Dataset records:
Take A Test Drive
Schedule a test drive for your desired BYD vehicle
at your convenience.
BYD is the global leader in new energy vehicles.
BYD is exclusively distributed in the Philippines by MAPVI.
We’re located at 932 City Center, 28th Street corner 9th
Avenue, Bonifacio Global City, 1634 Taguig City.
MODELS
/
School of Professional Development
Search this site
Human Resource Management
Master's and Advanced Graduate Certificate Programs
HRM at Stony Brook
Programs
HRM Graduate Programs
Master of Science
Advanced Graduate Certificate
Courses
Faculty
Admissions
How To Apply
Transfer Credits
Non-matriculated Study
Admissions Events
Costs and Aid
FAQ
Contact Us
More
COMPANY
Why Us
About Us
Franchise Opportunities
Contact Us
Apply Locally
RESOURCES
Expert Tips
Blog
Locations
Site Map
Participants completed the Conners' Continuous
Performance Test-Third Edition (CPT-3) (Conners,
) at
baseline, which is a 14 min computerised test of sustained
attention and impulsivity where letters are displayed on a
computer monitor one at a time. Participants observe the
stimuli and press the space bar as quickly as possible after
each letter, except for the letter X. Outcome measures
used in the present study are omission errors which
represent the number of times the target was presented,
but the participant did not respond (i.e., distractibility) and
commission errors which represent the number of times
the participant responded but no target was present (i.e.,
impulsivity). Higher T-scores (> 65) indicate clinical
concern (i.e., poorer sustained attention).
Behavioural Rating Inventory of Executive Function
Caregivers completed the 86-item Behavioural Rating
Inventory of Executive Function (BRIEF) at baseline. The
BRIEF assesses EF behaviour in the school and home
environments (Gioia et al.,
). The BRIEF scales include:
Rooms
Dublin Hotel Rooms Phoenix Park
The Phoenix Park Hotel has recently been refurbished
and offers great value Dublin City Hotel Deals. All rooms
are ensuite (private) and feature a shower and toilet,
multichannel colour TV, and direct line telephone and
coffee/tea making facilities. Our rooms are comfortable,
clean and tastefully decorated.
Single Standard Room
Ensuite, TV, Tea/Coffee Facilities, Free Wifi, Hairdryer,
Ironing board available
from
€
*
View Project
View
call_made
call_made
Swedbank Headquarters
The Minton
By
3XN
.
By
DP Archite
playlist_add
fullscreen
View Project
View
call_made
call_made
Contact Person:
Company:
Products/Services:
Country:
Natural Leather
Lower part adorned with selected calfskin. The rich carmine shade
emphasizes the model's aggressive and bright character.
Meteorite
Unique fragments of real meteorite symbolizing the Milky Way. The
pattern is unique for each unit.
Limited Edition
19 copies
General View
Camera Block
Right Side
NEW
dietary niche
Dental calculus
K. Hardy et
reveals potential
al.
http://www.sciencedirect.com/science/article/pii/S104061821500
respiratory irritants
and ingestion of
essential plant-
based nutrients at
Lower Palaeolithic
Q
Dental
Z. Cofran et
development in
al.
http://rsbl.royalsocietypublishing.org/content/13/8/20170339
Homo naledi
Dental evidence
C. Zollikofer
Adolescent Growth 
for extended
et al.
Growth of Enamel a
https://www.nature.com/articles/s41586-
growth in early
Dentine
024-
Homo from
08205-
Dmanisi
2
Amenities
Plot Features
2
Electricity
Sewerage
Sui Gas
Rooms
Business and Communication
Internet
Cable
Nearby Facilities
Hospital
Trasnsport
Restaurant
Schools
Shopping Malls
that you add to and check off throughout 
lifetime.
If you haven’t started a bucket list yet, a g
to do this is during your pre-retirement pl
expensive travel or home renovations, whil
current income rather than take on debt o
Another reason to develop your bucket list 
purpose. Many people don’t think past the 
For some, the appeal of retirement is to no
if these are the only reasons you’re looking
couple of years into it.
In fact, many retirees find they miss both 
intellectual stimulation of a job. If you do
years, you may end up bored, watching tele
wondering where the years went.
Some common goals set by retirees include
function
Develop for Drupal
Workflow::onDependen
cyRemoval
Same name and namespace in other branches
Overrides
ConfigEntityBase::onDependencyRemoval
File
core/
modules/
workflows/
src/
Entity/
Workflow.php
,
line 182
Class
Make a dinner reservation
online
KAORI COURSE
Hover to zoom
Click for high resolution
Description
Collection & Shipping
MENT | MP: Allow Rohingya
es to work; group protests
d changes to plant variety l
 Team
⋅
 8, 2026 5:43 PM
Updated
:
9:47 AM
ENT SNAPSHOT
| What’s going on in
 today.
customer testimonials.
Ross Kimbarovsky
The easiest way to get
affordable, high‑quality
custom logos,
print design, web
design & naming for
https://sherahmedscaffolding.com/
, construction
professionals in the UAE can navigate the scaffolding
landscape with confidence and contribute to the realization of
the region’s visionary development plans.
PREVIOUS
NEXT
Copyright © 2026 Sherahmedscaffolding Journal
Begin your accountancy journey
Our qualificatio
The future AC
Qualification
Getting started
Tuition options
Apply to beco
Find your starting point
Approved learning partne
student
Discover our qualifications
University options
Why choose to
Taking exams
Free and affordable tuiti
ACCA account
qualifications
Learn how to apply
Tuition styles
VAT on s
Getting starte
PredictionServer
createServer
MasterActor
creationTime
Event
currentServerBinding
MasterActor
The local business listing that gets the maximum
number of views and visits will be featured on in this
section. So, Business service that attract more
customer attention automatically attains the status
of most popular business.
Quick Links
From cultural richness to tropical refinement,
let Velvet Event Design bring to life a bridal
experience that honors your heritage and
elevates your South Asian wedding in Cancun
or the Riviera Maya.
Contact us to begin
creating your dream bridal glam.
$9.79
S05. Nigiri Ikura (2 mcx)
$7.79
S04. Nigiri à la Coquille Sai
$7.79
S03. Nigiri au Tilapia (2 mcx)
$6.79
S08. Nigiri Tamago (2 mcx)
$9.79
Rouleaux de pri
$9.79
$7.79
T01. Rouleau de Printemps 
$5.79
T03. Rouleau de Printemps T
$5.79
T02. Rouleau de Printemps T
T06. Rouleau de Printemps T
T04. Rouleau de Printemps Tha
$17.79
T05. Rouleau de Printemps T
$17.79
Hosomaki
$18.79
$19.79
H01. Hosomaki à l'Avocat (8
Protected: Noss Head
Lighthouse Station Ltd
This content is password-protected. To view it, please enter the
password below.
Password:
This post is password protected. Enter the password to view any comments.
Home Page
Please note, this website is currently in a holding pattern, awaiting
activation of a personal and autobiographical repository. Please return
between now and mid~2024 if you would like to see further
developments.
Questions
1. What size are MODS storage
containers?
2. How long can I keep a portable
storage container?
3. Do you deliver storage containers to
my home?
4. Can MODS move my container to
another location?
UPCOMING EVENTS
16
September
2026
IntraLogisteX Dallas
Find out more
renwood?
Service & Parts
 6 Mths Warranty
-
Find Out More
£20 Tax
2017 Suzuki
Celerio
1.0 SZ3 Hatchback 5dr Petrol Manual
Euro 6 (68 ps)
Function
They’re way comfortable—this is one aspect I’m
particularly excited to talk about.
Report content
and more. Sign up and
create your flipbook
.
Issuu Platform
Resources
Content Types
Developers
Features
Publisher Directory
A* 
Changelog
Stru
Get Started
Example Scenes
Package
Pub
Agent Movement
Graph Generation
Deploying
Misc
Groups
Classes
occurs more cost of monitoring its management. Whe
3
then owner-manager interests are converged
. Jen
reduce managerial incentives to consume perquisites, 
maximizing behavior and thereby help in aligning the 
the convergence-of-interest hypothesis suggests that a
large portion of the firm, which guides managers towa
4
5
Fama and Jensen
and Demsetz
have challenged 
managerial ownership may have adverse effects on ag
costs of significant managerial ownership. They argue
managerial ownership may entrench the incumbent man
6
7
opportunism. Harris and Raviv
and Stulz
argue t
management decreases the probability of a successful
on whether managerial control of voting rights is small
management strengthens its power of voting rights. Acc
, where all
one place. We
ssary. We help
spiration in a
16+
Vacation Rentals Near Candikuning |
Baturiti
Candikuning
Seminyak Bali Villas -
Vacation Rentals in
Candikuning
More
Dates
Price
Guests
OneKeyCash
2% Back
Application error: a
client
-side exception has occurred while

What to work on: Update the part of the material that runs from its start through the line containing "attention and impulsivity", with both ends included. Replace "Contact Us" with "Get in Touch" and keep every other line the same.

Response to this exercise:
Take A Test Drive
Schedule a test drive for your desired BYD vehicle
at your convenience.
BYD is the global leader in new energy vehicles.
BYD is exclusively distributed in the Philippines by MAPVI.
We’re located at 932 City Center, 28th Street corner 9th
Avenue, Bonifacio Global City, 1634 Taguig City.
MODELS
/
School of Professional Development
Search this site
Human Resource Management
Master's and Advanced Graduate Certificate Programs
HRM at Stony Brook
Programs
HRM Graduate Programs
Master of Science
Advanced Graduate Certificate
Courses
Faculty
Admissions
How To Apply
Transfer Credits
Non-matriculated Study
Admissions Events
Costs and Aid
FAQ
Get in Touch
More
COMPANY
Why Us
About Us
Franchise Opportunities
Get in Touch
Apply Locally
RESOURCES
Expert Tips
Blog
Locations
Site Map
Participants completed the Conners' Continuous
Performance Test-Third Edition (CPT-3) (Conners,
) at
baseline, which is a 14 min computerised test of sustained
attention and impulsivity where letters are displayed on a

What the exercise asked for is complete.